Dieser Fall machte damals bundesweit Schlagzeilen, weitere sind bekannt. Und die Dunkelziffer dürfte noch höher liegen, vermutet Frank Spaeing, Sprecher der Initiative "Datenschutz geht zur Schule" im Berufsverband der Datenschutzbeauftragten in Deutschland mit Sitz in Berlin. Die Initiative geht in Schulen, um Kinder unter anderem für dieses Thema zu sensibilisieren. Über 60 000 Jungen und Mädchen habe man so schon erreicht.

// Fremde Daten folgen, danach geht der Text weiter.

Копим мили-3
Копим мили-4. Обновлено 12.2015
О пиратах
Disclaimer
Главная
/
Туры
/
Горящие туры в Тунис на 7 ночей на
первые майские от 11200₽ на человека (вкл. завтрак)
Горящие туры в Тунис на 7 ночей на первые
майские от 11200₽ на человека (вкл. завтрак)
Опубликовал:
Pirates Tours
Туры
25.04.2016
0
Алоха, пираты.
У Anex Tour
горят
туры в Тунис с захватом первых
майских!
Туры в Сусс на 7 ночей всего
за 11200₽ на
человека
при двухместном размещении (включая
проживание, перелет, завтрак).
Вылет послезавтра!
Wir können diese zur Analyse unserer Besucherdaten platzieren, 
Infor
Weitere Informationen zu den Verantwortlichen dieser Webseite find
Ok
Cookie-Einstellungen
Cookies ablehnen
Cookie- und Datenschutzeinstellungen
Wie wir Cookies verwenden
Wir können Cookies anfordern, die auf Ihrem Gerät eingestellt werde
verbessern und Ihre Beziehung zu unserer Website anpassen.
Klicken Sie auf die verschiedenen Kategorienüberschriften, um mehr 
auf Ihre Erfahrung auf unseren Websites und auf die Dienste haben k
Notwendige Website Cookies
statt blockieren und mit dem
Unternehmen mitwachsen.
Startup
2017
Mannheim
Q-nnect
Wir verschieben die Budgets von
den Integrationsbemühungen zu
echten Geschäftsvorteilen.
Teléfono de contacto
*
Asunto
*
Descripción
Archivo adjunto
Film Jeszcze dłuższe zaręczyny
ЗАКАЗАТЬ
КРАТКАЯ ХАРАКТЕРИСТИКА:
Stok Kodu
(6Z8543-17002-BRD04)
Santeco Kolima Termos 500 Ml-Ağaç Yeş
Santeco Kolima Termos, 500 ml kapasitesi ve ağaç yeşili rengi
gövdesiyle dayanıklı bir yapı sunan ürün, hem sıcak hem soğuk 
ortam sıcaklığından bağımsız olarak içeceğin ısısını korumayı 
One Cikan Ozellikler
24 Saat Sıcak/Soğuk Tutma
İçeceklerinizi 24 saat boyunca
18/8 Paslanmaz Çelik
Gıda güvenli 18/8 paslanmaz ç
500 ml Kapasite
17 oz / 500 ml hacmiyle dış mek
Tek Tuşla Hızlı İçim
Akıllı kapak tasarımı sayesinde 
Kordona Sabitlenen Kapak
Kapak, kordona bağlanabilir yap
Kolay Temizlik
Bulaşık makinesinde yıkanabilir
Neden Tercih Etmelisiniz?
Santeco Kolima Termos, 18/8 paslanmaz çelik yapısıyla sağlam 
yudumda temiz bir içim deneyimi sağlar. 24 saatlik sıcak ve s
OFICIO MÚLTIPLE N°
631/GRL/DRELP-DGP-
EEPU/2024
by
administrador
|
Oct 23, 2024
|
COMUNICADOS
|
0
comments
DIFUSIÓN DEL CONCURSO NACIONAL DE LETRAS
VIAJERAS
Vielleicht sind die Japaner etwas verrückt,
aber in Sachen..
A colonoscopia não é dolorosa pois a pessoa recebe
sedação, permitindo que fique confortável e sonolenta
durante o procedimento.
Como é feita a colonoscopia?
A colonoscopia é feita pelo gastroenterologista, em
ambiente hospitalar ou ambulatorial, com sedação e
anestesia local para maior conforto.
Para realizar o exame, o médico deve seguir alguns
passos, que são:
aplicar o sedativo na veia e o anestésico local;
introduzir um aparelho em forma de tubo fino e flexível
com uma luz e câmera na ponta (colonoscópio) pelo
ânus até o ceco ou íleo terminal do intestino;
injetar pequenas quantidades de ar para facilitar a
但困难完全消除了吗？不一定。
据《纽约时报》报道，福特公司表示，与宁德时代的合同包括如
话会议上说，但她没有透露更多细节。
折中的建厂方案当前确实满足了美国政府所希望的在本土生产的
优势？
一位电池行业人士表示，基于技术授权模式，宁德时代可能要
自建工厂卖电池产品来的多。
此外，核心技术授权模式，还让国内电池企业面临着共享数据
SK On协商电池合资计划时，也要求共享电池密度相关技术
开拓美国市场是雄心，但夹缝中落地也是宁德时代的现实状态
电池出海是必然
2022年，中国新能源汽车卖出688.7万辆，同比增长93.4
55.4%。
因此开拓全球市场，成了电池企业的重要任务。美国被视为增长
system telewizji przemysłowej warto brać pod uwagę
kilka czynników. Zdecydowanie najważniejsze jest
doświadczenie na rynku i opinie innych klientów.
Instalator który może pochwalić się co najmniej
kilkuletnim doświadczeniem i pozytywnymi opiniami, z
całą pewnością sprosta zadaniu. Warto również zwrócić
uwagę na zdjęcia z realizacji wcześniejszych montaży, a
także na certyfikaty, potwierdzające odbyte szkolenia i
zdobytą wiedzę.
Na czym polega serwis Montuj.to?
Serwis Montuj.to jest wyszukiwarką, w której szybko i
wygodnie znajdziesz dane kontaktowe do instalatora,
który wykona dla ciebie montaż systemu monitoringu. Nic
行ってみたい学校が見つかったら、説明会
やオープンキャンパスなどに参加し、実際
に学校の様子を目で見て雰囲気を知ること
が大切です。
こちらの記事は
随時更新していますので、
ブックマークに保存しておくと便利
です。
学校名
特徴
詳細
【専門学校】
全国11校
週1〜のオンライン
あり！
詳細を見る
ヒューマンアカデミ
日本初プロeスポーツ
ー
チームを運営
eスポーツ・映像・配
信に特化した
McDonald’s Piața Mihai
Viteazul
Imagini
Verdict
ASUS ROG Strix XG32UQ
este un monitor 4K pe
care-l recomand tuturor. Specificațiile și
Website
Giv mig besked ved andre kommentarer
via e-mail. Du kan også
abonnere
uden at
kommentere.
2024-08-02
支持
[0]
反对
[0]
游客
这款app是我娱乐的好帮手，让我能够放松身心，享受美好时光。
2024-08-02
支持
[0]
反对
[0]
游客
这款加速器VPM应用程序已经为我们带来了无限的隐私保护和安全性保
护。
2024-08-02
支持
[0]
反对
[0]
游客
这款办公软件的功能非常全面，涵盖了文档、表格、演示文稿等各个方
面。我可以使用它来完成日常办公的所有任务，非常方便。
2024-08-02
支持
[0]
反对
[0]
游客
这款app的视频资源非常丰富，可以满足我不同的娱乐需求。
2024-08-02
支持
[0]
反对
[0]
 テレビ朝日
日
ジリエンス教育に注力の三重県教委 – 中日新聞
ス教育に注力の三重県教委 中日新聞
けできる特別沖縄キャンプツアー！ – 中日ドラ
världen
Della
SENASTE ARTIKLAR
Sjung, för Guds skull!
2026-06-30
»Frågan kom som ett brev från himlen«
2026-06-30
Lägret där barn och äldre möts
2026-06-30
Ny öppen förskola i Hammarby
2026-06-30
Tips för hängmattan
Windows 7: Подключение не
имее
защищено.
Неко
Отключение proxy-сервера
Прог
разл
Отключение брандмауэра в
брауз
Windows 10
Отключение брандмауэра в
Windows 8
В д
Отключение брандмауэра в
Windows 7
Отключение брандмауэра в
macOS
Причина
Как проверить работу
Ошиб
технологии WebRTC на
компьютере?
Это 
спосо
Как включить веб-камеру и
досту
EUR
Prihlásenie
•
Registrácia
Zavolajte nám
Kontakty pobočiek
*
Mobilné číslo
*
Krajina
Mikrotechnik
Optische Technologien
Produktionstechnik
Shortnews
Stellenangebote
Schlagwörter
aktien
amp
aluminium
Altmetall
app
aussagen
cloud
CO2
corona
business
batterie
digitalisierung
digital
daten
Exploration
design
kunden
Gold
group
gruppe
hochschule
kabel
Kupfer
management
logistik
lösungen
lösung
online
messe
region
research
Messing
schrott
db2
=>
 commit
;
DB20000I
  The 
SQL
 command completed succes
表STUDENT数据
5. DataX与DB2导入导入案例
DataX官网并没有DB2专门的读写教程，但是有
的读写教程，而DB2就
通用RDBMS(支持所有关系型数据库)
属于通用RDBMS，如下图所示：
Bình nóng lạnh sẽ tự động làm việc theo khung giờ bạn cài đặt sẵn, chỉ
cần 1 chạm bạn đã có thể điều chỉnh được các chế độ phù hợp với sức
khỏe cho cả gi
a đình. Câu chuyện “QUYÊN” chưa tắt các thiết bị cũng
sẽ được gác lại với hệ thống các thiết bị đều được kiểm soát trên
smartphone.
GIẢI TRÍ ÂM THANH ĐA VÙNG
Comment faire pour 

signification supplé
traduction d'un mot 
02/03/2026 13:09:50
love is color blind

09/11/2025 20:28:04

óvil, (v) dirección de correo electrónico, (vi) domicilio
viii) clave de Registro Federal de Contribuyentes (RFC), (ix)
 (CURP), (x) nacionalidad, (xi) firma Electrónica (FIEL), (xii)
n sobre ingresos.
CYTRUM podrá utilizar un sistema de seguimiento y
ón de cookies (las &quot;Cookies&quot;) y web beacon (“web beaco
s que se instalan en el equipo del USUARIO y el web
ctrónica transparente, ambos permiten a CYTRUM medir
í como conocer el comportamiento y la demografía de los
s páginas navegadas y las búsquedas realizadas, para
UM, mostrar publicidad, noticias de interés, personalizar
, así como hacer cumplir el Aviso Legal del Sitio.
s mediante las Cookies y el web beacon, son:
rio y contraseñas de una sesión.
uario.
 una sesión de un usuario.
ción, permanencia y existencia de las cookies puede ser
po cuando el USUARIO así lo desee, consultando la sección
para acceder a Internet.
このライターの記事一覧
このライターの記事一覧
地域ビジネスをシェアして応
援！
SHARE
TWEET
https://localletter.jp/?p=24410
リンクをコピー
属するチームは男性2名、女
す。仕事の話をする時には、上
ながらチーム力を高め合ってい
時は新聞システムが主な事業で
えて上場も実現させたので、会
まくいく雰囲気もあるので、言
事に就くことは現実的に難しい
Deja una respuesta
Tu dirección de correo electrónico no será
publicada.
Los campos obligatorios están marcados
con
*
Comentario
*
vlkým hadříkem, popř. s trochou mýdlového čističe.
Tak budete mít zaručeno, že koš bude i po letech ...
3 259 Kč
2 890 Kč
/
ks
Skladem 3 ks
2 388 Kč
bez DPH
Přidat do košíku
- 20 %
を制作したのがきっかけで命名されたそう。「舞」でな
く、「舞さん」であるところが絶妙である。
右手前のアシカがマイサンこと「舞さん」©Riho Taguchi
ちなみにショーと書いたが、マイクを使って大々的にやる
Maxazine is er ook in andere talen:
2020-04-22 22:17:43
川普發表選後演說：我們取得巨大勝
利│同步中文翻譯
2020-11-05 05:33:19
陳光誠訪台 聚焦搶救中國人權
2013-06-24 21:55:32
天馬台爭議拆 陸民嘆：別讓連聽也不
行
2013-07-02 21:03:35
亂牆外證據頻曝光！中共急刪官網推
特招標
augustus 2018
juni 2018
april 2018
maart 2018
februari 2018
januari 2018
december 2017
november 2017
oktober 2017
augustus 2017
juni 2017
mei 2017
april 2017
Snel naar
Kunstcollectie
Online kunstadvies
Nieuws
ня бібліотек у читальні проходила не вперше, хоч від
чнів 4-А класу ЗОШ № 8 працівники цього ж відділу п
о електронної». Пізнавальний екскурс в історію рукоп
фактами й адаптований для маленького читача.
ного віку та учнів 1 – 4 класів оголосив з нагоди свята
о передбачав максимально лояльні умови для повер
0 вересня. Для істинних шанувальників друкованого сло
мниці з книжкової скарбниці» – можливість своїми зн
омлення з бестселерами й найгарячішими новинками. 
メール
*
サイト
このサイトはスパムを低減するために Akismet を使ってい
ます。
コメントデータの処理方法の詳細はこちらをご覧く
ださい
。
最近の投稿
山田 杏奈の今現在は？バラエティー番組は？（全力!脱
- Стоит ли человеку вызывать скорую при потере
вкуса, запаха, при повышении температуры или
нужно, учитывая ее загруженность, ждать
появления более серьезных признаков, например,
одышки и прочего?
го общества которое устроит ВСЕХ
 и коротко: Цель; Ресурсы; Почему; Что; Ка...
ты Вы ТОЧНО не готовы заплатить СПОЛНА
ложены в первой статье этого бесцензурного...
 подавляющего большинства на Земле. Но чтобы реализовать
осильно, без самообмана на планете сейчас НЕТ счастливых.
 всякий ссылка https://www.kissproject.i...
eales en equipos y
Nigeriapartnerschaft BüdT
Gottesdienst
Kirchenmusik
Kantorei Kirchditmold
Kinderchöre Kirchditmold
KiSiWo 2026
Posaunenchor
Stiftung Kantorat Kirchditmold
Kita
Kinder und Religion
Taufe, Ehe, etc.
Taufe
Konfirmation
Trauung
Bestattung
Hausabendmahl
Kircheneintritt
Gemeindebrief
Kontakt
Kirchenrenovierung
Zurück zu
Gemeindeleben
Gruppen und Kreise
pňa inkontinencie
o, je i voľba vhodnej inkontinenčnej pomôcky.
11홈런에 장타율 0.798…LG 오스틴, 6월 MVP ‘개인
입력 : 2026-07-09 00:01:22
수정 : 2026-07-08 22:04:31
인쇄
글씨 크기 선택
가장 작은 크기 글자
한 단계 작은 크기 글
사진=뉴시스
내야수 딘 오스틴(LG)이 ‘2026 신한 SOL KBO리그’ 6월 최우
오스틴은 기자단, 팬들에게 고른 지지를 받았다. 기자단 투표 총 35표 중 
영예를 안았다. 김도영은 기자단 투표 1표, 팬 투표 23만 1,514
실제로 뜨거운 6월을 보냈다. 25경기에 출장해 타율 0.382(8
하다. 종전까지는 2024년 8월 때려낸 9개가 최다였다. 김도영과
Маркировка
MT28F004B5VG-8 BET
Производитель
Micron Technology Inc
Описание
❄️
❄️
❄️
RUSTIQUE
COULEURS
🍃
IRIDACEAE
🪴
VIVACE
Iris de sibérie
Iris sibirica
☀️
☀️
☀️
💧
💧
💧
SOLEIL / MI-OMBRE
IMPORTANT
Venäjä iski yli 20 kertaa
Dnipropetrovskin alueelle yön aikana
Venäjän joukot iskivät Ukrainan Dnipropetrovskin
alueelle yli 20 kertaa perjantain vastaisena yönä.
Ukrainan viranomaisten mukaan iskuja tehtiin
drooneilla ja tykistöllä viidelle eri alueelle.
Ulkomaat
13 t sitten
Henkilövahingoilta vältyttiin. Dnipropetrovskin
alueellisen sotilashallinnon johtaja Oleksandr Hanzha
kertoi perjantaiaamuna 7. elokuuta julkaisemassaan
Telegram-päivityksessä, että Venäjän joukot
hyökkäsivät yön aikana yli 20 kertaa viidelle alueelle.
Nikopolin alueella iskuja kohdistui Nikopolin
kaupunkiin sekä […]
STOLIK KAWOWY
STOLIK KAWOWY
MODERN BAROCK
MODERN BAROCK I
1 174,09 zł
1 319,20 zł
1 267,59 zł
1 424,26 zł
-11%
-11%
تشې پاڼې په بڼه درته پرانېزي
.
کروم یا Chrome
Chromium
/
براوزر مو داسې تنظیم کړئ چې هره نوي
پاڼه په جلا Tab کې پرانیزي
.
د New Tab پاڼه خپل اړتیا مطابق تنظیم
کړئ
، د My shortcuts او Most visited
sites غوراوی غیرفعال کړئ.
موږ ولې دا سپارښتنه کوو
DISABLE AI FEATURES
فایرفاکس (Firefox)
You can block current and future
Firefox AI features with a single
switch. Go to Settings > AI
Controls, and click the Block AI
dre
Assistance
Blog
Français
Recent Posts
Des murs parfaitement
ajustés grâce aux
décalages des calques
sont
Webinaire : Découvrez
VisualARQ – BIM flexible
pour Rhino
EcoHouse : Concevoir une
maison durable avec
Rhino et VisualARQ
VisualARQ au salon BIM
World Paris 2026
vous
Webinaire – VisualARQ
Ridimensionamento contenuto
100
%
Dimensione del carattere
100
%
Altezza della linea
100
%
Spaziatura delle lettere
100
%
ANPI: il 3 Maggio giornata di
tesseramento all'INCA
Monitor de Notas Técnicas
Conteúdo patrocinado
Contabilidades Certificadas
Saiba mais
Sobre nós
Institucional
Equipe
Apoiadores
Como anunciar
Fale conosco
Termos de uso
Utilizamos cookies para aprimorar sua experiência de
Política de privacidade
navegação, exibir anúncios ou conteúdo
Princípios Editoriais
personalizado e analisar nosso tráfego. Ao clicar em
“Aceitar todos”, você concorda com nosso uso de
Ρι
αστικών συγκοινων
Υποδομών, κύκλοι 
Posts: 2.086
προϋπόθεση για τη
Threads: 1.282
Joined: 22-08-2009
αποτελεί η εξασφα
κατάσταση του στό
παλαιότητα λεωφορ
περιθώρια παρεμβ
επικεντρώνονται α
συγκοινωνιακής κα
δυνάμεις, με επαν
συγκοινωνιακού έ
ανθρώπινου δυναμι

Der Voyeur aus dem Aachener Fall hatte sich nach Erkenntnissen der Polizei zunächst in sozialen Netzwerken Mädchen ausgesucht, die ihm gefielen, um dann auf deren PCs seinen Trojaner zu platzieren. Hier spricht man von einem "gezielten Angriff", wie Marc Fliehe, Bereichsleiter Sicherheit beim Branchenverband Bitkom, erklärt. Häufiger seien aber ungezielte Angriffe, bei denen die Kriminellen Links in Kommentaren mit leeren Verprechungen unter Youtube-Videos oder Blogeinträgen hinterlassen. Doch statt durch einen Klick auf die gewünschte Seite zu gelangen, fangen sich die Rechner auf der Zielseite den Trojaner ein, nach denen die Hacker im sogenannten Darknet nicht lange hatten suchen müssen. Als Darknet werden verschlüsselte Internet-Netzwerke bezeichnet. Dort gibt es für wenige Euro komplette Viren-Bausätze zu kaufen. Und wenn diese nicht funktionieren, könne der Hacker beim Verkäufer sogar Garantieansprüche geltend machen. "Als Dienstleistung liefern manche technischen Support", erklärt Marc Fliehe.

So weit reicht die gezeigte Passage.